Set task:
Convert the data below, from its start down through the line containing "order: Scorpaeniformes", into a two-column CSV with the columns field and value. Write one row per line, put each value in its own quoted field, and replace any line breaks with spaces.
— begin Raw records —
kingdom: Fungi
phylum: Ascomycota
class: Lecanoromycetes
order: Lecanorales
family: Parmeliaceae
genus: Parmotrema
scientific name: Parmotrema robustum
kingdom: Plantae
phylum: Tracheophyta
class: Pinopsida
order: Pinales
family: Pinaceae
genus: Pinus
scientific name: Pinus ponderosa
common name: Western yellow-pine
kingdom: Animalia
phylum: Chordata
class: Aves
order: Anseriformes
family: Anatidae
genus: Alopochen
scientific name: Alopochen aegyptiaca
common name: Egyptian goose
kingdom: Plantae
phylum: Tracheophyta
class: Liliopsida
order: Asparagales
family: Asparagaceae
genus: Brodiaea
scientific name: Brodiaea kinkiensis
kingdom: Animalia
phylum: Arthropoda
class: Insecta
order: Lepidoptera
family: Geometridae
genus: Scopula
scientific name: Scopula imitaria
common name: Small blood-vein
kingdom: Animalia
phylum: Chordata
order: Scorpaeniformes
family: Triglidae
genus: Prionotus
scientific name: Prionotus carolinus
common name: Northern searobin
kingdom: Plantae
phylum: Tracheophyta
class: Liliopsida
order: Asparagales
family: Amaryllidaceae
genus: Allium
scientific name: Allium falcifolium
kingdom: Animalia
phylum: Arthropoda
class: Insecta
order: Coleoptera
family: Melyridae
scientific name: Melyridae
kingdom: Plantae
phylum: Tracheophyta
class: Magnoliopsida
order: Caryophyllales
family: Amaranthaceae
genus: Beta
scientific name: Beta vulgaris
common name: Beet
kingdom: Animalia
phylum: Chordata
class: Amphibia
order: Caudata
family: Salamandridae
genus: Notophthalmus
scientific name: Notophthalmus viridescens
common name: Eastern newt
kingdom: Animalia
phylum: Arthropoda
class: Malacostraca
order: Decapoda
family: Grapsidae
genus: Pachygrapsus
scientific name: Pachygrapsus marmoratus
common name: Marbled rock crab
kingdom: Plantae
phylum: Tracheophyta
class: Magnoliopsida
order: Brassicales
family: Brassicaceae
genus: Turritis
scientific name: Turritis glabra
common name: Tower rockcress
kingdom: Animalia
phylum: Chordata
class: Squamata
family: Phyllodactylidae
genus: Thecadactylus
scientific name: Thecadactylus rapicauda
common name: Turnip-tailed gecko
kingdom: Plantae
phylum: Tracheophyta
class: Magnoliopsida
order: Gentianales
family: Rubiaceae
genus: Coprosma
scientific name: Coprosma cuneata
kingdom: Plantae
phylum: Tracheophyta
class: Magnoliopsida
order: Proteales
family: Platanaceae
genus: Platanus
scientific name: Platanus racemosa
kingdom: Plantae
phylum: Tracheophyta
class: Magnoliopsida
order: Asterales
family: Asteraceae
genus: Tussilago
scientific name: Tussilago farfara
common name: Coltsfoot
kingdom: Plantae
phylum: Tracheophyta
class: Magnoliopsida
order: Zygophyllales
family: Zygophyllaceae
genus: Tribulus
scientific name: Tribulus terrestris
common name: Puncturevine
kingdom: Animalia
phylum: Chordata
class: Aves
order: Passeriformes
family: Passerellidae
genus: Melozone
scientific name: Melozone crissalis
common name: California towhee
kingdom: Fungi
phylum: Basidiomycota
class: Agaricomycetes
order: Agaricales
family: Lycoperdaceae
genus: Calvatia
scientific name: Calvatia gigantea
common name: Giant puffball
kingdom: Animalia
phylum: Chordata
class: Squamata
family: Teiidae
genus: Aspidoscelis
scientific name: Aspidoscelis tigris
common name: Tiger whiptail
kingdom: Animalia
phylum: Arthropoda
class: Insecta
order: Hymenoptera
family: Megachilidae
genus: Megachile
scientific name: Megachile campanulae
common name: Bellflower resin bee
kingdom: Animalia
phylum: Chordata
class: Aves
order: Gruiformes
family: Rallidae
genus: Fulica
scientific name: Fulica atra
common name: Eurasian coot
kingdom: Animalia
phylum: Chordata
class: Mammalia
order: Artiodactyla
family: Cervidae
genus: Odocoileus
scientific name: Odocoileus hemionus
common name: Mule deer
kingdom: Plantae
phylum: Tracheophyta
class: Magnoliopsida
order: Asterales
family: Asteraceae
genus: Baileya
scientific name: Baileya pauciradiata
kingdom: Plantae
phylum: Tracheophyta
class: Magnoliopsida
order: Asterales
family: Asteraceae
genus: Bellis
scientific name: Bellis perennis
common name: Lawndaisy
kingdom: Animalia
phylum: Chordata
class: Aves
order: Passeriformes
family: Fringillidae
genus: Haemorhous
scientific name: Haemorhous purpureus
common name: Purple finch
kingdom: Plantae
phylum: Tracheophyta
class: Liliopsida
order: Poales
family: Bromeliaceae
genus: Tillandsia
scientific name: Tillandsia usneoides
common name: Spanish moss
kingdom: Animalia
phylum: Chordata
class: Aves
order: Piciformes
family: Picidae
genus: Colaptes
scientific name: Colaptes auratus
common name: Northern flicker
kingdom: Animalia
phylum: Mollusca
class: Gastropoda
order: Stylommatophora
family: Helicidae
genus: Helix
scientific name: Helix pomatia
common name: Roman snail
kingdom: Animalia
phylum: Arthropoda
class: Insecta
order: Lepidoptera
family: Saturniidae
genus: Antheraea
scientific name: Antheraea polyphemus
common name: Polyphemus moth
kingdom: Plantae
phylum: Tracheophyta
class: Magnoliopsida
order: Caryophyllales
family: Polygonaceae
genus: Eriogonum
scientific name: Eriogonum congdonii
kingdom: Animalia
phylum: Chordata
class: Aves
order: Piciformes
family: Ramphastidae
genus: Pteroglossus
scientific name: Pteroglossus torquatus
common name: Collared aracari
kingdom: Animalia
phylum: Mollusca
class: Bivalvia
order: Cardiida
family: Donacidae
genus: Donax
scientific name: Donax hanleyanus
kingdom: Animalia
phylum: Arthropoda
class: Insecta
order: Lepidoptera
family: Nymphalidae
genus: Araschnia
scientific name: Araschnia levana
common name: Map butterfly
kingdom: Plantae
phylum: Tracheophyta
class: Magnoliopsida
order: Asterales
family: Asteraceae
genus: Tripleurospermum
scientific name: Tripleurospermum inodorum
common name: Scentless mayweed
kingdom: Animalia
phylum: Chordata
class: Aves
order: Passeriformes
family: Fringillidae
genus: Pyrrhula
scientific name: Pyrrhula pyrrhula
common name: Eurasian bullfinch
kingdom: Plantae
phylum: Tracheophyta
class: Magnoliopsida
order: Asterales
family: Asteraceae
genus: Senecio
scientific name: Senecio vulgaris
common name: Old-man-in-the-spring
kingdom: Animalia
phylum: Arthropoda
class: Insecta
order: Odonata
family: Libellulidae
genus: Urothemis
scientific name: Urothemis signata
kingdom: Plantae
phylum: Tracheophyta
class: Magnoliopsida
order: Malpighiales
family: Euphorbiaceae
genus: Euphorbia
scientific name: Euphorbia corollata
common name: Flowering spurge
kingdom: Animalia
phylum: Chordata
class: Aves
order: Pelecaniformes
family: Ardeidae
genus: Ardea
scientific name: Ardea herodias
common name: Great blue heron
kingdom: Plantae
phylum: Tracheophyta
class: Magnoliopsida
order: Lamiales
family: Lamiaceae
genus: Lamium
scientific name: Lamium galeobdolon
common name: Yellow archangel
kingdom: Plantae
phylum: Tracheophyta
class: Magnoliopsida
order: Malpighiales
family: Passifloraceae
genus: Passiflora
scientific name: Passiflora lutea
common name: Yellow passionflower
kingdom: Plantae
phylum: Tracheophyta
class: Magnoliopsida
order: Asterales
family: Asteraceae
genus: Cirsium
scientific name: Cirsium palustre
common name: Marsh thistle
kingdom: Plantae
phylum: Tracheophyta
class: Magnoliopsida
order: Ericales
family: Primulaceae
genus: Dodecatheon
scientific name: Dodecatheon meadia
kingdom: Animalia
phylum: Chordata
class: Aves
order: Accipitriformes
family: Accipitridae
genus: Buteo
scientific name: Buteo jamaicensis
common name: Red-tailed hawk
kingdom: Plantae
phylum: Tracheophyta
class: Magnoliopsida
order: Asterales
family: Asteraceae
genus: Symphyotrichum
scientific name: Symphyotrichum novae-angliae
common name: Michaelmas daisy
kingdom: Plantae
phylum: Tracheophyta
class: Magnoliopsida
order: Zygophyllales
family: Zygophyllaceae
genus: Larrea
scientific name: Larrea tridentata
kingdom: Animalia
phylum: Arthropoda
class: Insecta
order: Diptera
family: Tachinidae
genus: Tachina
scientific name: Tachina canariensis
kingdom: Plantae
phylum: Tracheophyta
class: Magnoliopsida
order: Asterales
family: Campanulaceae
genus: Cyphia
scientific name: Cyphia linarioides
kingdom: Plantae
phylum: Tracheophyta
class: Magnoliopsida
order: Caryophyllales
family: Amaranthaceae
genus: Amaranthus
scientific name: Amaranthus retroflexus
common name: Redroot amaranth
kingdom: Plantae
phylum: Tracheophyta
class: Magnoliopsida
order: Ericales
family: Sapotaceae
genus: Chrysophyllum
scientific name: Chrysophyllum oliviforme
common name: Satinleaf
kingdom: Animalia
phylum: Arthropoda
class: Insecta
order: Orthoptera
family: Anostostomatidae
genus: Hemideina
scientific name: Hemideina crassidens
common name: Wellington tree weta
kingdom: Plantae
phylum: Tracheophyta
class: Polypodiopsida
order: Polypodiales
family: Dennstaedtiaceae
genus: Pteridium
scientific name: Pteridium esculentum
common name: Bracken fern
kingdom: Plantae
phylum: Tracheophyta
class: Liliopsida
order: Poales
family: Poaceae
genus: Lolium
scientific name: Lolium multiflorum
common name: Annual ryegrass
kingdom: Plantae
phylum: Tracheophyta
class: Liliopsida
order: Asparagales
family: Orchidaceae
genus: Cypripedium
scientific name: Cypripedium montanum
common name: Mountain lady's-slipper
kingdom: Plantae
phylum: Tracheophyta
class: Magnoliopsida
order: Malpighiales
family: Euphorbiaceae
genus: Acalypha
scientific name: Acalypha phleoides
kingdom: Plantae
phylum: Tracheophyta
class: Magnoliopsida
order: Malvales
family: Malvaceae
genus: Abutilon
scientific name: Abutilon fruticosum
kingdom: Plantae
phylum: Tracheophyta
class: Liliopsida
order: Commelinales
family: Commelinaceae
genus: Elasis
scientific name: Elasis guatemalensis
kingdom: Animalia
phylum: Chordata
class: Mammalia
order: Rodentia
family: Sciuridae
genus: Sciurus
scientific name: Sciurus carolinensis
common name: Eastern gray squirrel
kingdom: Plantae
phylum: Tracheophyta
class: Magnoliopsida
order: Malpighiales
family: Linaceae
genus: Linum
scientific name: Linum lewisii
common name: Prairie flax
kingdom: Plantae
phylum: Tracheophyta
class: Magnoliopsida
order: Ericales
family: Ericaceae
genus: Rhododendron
— end Raw records —
Completed exercise:
field,value
"kingdom:","Fungi"
"phylum:","Ascomycota"
"class:","Lecanoromycetes"
"order:","Lecanorales"
"family:","Parmeliaceae"
"genus:","Parmotrema"
"scientific name:","Parmotrema robustum"
"kingdom:","Plantae"
"phylum:","Tracheophyta"
"class:","Pinopsida"
"order:","Pinales"
"family:","Pinaceae"
"genus:","Pinus"
"scientific name:","Pinus ponderosa"
"common name:","Western yellow-pine"
"kingdom:","Animalia"
"phylum:","Chordata"
"class:","Aves"
"order:","Anseriformes"
"family:","Anatidae"
"genus:","Alopochen"
"scientific name:","Alopochen aegyptiaca"
"common name:","Egyptian goose"
"kingdom:","Plantae"
"phylum:","Tracheophyta"
"class:","Liliopsida"
"order:","Asparagales"
"family:","Asparagaceae"
"genus:","Brodiaea"
"scientific name:","Brodiaea kinkiensis"
"kingdom:","Animalia"
"phylum:","Arthropoda"
"class:","Insecta"
"order:","Lepidoptera"
"family:","Geometridae"
"genus:","Scopula"
"scientific name:","Scopula imitaria"
"common name:","Small blood-vein"
"kingdom:","Animalia"
"phylum:","Chordata"
"order:","Scorpaeniformes"